Due vicende lontane, contrastanti e di disparatissimo peso culturale. In tema di serietà con cui si deve fare informazione. Ma si sa che gli avvenimenti, nel loro significato più profondo, possono essere illustrati anche da metafore: o da icone, se si preferisce.

        La prima storia è, all’apparenza, assai modesta. Ma dice quanto deve dire. Avviene, anni fa, in un “grande” quotidiano di casa nostra. E mi si scusi il riserbo con cui riferisco molti particolari: vi è qualche amico da tutelare e una certa omertà da cui guardarsi. Si sa che presso ogni giornale, in mattinata, i maggiori esponenti della redazione si radunano per valutare il lavoro del numero già in edicola e impostare quello prossimo. Sfuriata del direttore: ieri abbiamo “bucato” una notizia riportata da tutta la concorrenza. E il malcapitato “colpevole” viene coperto di insulti: un pigro, un incapace, un allineato a non si sa quale indirizzo di pensiero, un appartenente a una lobby estranea od opposta all’organo di informazione e così via improperando.

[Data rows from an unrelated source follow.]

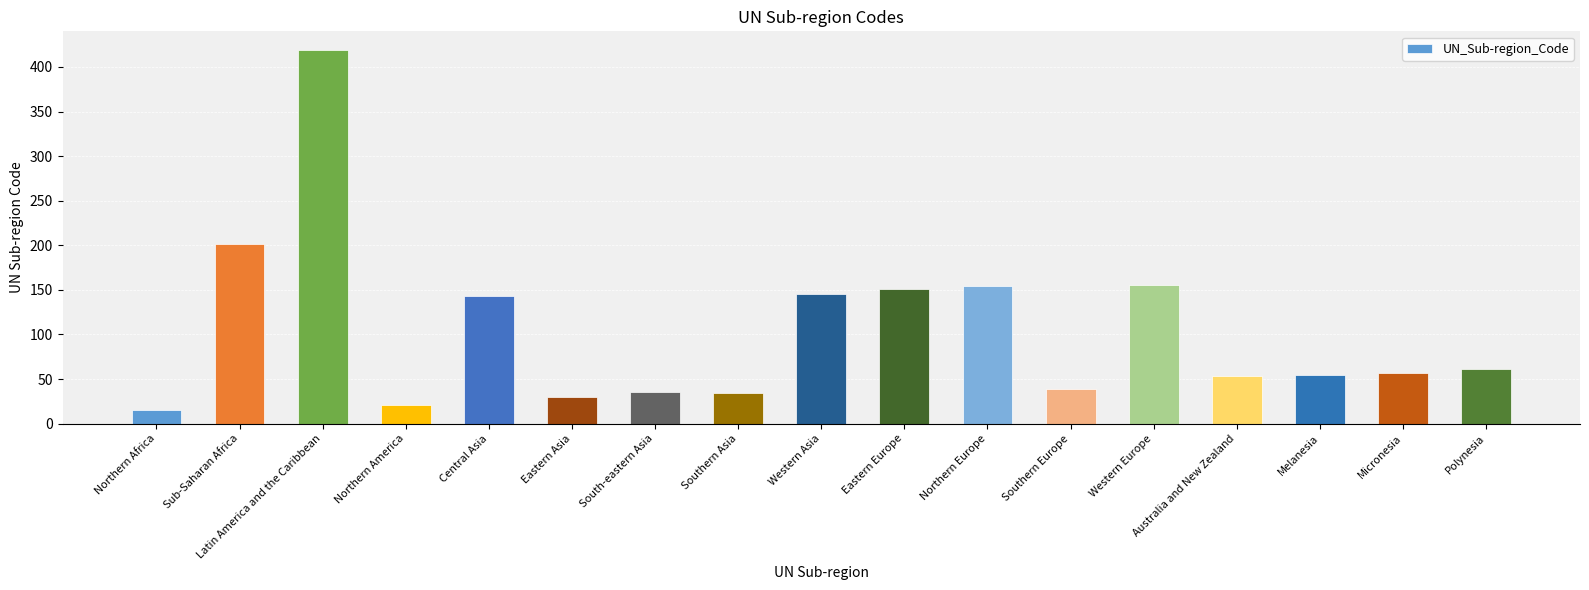

Is it true that the value at Eastern Europe is 151?

True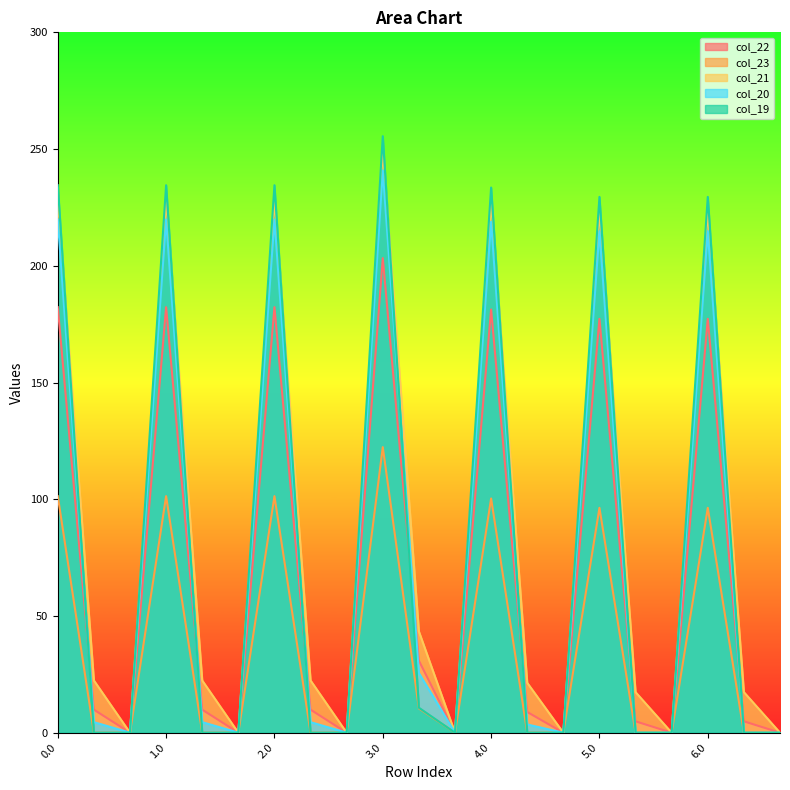

At how many categories does at least one series exceed 77?

7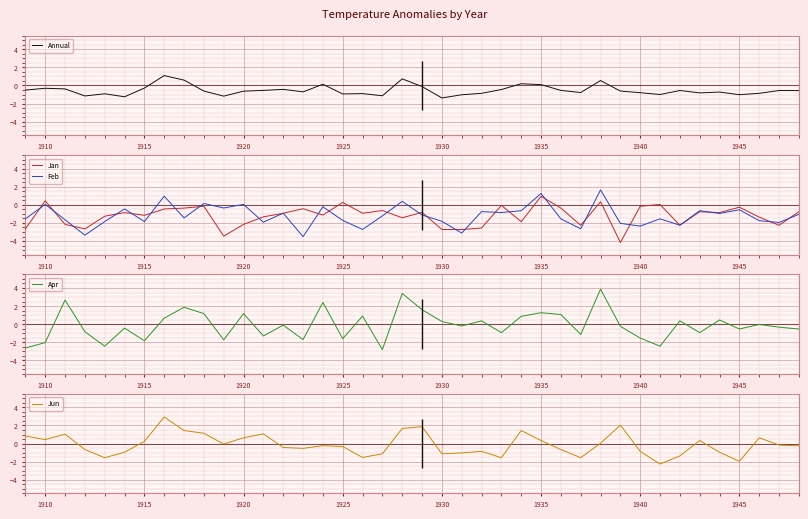

What is the lowest value of the Apr series?

-2.8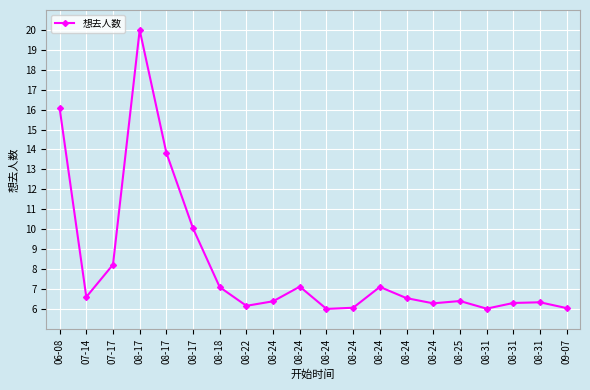

How many interior local valleys (lower than both neighbors) does the data have?

5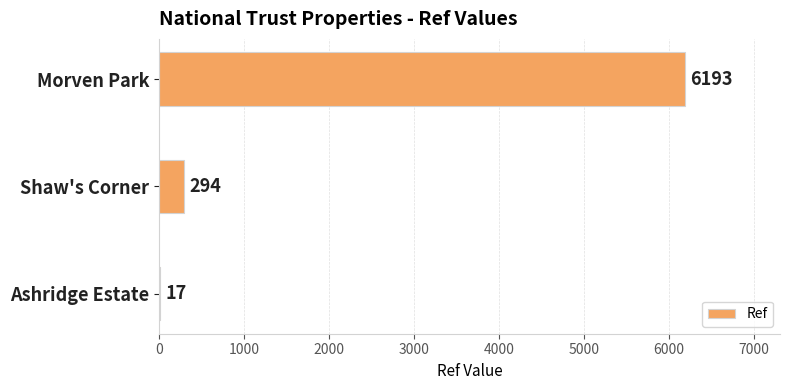

Which label corresponds to the largest value in the chart?

Morven Park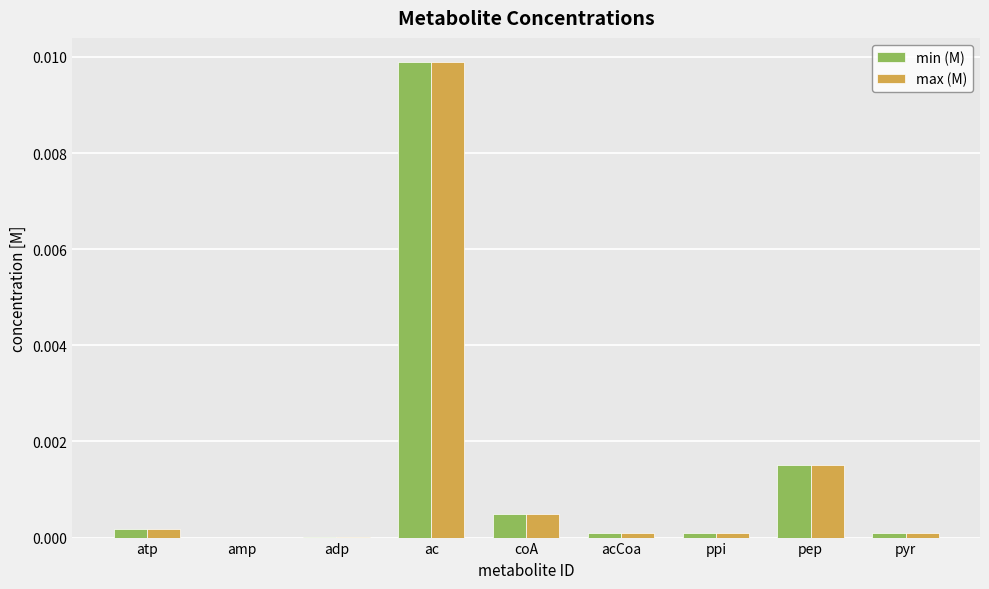

Which label corresponds to the largest value in the chart?

ac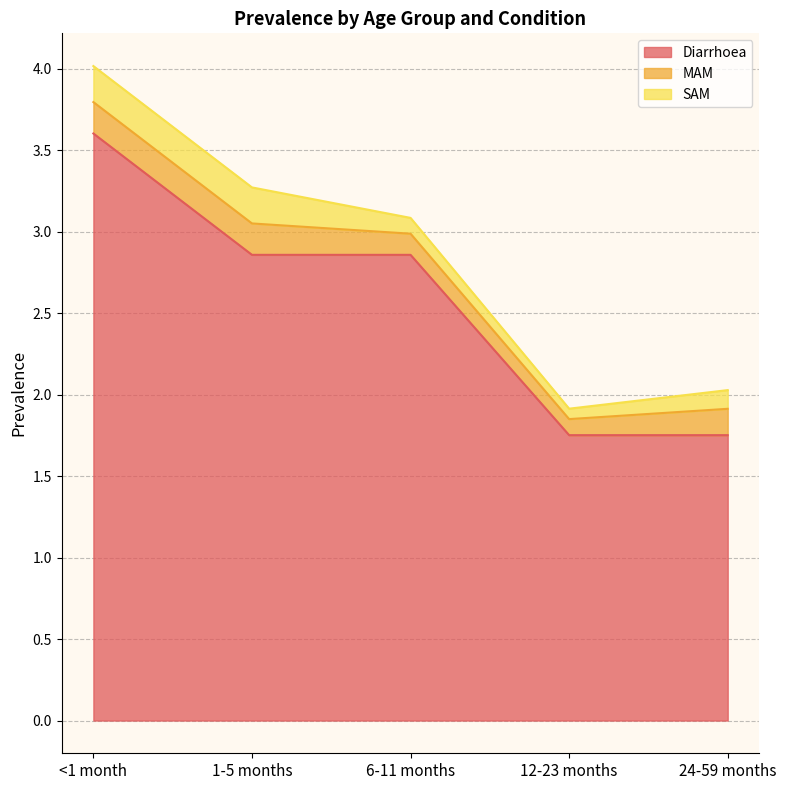

What position from the left is 12-23 months?

4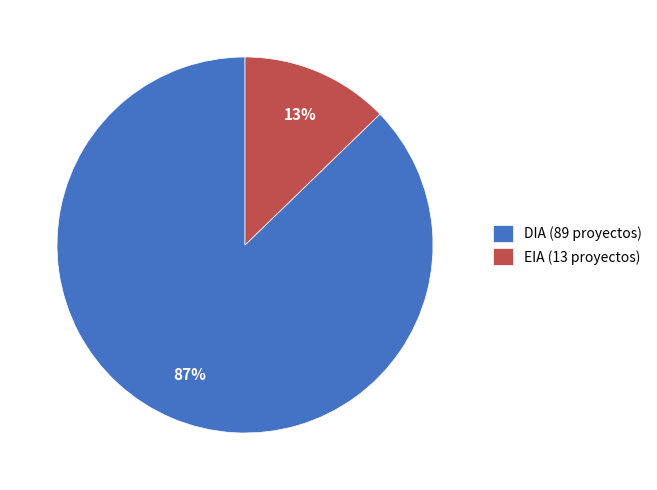

Do EIA (13 proyectos) and DIA (89 proyectos) together represent more than half of the pie?

Yes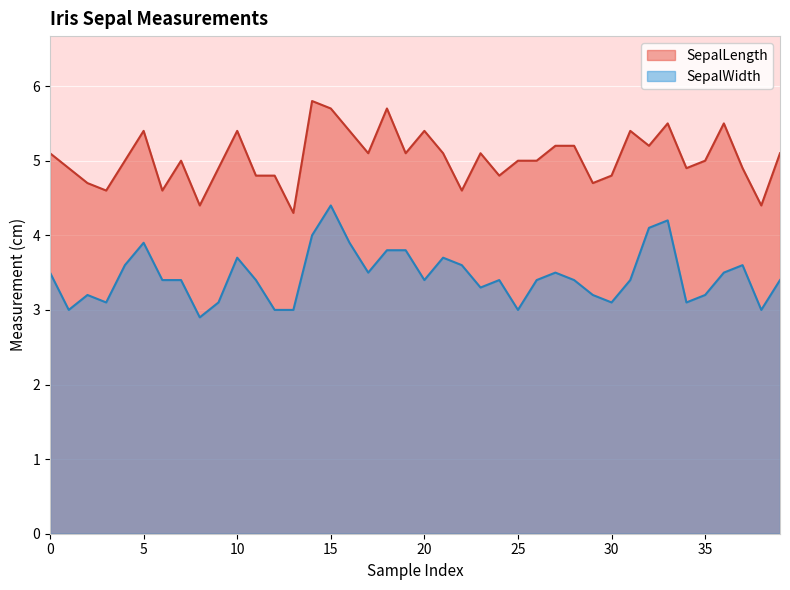

What is the sum of all SepalWidth values?

138.1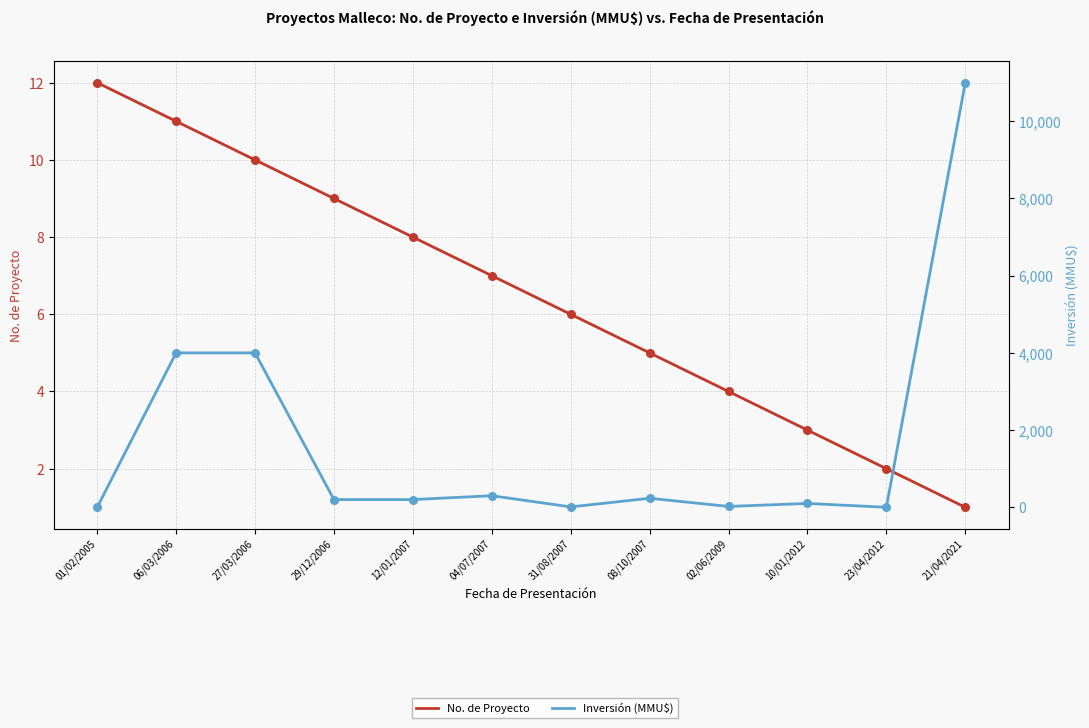

Which series contains the highest Y value?

Inversión (MMU$)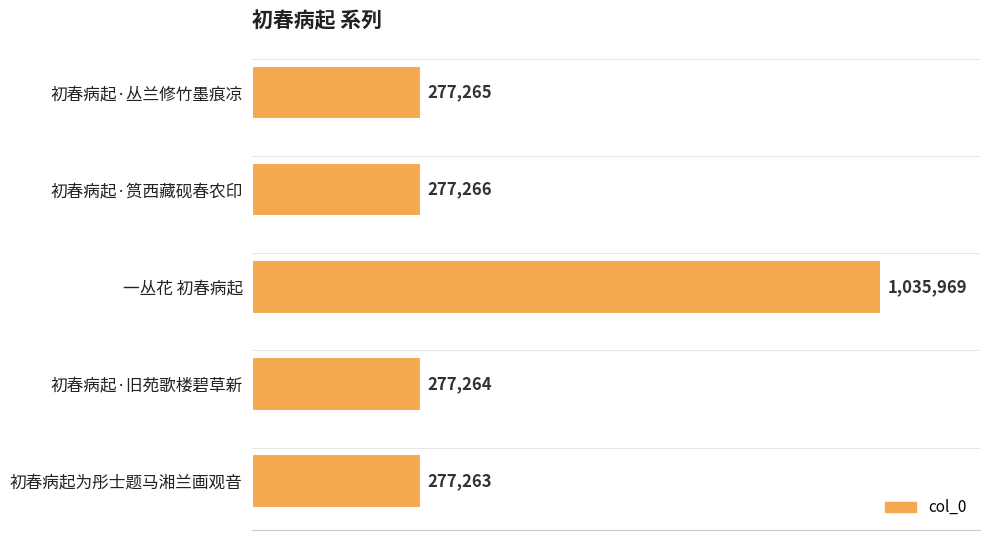

List the labels in order of value, largest first.

一丛花 初春病起, 初春病起·筼西藏砚春农印, 初春病起·丛兰修竹墨痕凉, 初春病起·旧苑歌楼碧草新, 初春病起为彤士题马湘兰画观音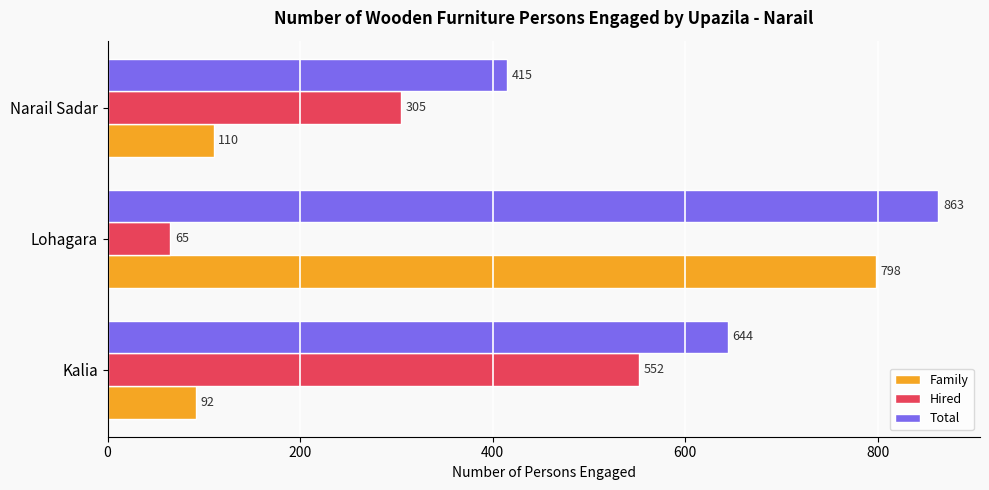

What is the difference between the maximum and second lowest values in the Total series?

219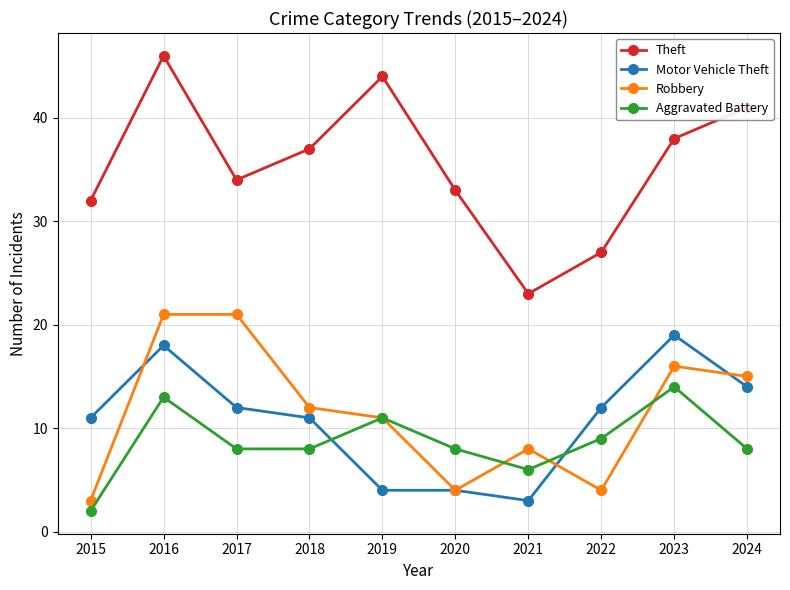

What is the minimum value shown in the chart?

2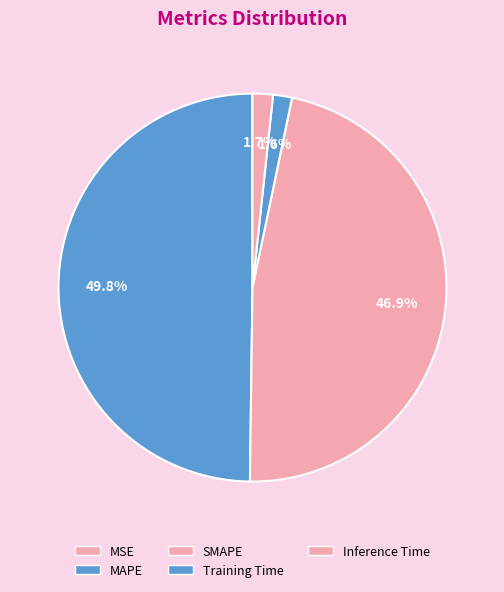

Rank the categories by value from highest to lowest.

MAPE, SMAPE, Inference Time, Training Time, MSE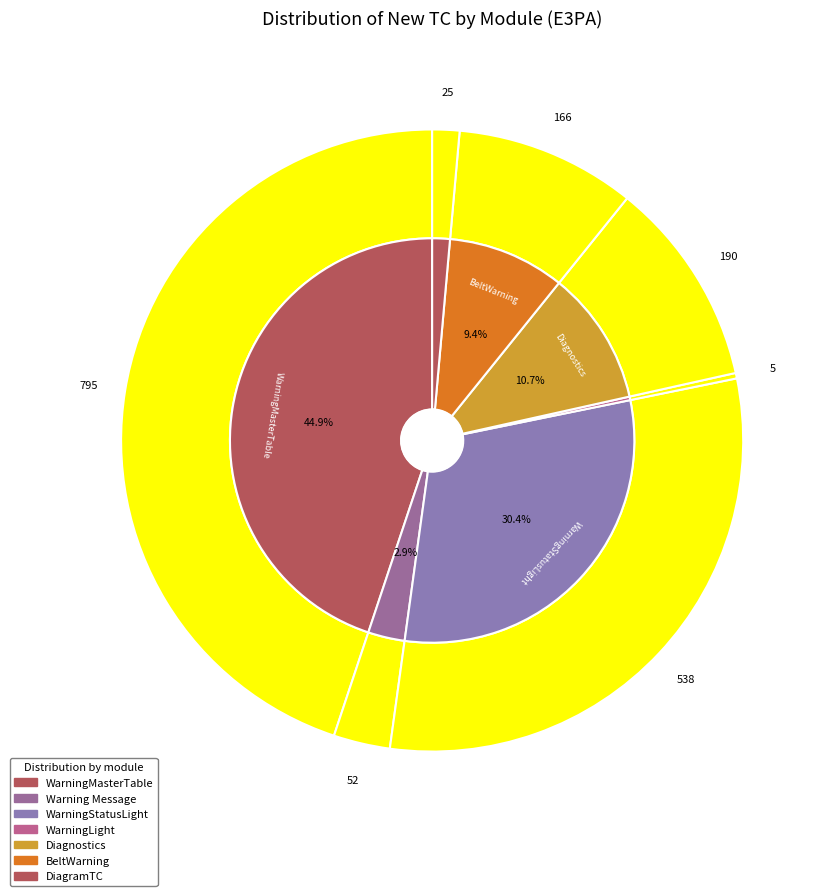

To the nearest percent, what portion does Warning Message represent?

3%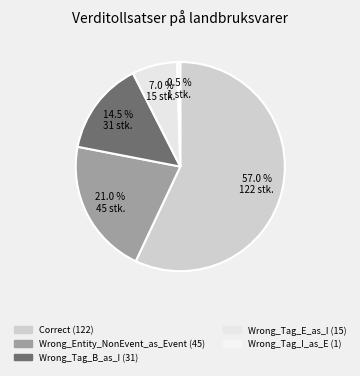

To the nearest percent, what is the difference between the Wrong_Tag_I_as_E and Wrong_Entity_NonEvent_as_Event slice percentages?

21%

        L’interessato tace a testa bassa; lascia che l’umore nero del direttore sia sbollito; poi, con dignità, si permette una sola osservazione: la notizia non è stata passata semplicemente perché era falsa: la conferma in tal senso è già arrivata.

        Replica perentoria del direttore: d’accordo, notizia falsa; ma che c’entra questo con la confezione del giornale? Il fatto andava riferito anche se non corrispondeva alla realtà; poi le cose si sarebbero aggiustate con una smentita o con un silenzio smemorato. Capìto? La verità oggettiva non importa granché. Conta la tiratura e la vendita del quotidiano. E una finalità ideologico-politico-economica da raggiungere a ogni costo. Tristezza di certo mercato informativo.

        L’altra storia è di questi giorni ed è risaputissima. La televisione inglese più prestigiosa – la BBC – accusa ingiustamente il capo del governo; un’indagine statale evidenzia e prova, almeno in parte, lo sbaglio; il presidente dell’organo di informazione riconosce il proprio errore, chiede scusa senza riserve al premier e, dignitosissimamente, rassegna le dimissioni. Segue la rinuncia da parte del direttore generale dell’azienda al proprio incarico. Motivazione della scelta compiuta dal presidente: “Quando accadono cose come queste, chi è al vertice deve assumersi la responsabilità delle proprie azioni”.

        Sembra di essere tra marziani. Chi in Italia ammetterebbe lealmente e pubblicamente di aver informato male? E chi è pronto a rassegnare il mandato? Scattano polemiche, querele, indagini parlamentari e, soprattutto, si tiene l’occhio attento al budget dell’azienda.

        Non descriviamo le situazioni in chiave manichea. Ma un diverso modo di agire sembra da ammettere. Almeno una piccola sfumatura.